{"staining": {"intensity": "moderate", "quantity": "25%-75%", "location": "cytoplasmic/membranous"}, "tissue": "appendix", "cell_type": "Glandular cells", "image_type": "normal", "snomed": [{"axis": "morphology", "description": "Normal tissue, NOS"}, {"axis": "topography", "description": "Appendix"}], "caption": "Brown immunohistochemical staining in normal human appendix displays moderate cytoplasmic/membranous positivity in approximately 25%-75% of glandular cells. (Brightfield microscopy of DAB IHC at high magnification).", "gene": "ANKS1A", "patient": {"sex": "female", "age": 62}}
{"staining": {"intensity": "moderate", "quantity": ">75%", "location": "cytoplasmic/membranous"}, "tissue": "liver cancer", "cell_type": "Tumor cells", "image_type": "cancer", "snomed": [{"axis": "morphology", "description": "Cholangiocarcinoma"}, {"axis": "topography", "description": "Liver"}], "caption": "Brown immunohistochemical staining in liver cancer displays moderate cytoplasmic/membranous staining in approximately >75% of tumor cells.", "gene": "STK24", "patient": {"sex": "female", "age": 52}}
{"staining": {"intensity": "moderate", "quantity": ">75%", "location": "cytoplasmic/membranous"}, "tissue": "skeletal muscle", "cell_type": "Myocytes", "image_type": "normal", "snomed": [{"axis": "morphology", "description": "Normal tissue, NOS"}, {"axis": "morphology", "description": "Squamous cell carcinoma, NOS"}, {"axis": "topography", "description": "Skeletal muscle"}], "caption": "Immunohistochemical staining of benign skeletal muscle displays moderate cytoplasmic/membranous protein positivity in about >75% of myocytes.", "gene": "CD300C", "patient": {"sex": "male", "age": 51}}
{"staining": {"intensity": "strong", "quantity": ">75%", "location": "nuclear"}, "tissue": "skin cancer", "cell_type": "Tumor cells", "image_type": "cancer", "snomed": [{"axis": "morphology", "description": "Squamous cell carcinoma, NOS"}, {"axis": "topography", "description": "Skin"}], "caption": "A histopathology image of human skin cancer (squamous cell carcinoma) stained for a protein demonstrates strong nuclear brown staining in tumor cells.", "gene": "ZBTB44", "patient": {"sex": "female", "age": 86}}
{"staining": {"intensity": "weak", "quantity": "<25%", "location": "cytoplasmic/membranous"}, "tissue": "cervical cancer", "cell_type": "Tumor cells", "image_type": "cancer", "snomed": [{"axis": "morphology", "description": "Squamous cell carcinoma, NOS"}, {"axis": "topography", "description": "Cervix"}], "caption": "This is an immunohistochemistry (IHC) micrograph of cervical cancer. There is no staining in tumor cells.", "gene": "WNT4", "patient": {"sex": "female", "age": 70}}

◆ **WHAT TO WORK ON**
In full and word for word, give the listing above again.

◆ **TASK RESPONSE**
{"staining": {"intensity": "moderate", "quantity": "25%-75%", "location": "cytoplasmic/membranous"}, "tissue": "appendix", "cell_type": "Glandular cells", "image_type": "normal", "snomed": [{"axis": "morphology", "description": "Normal tissue, NOS"}, {"axis": "topography", "description": "Appendix"}], "caption": "Brown immunohistochemical staining in normal human appendix displays moderate cytoplasmic/membranous positivity in approximately 25%-75% of glandular cells. (Brightfield microscopy of DAB IHC at high magnification).", "gene": "ANKS1A", "patient": {"sex": "female", "age": 62}}
{"staining": {"intensity": "moderate", "quantity": ">75%", "location": "cytoplasmic/membranous"}, "tissue": "liver cancer", "cell_type": "Tumor cells", "image_type": "cancer", "snomed": [{"axis": "morphology", "description": "Cholangiocarcinoma"}, {"axis": "topography", "description": "Liver"}], "caption": "Brown immunohistochemical staining in liver cancer displays moderate cytoplasmic/membranous staining in approximately >75% of tumor cells.", "gene": "STK24", "patient": {"sex": "female", "age": 52}}
{"staining": {"intensity": "moderate", "quantity": ">75%", "location": "cytoplasmic/membranous"}, "tissue": "skeletal muscle", "cell_type": "Myocytes", "image_type": "normal", "snomed": [{"axis": "morphology", "description": "Normal tissue, NOS"}, {"axis": "morphology", "description": "Squamous cell carcinoma, NOS"}, {"axis": "topography", "description": "Skeletal muscle"}], "caption": "Immunohistochemical staining of benign skeletal muscle displays moderate cytoplasmic/membranous protein positivity in about >75% of myocytes.", "gene": "CD300C", "patient": {"sex": "male", "age": 51}}
{"staining": {"intensity": "strong", "quantity": ">75%", "location": "nuclear"}, "tissue": "skin cancer", "cell_type": "Tumor cells", "image_type": "cancer", "snomed": [{"axis": "morphology", "description": "Squamous cell carcinoma, NOS"}, {"axis": "topography", "description": "Skin"}], "caption": "A histopathology image of human skin cancer (squamous cell carcinoma) stained for a protein demonstrates strong nuclear brown staining in tumor cells.", "gene": "ZBTB44", "patient": {"sex": "female", "age": 86}}
{"staining": {"intensity": "weak", "quantity": "<25%", "location": "cytoplasmic/membranous"}, "tissue": "cervical cancer", "cell_type": "Tumor cells", "image_type": "cancer", "snomed": [{"axis": "morphology", "description": "Squamous cell carcinoma, NOS"}, {"axis": "topography", "description": "Cervix"}], "caption": "This is an immunohistochemistry (IHC) micrograph of cervical cancer. There is no staining in tumor cells.", "gene": "WNT4", "patient": {"sex": "female", "age": 70}}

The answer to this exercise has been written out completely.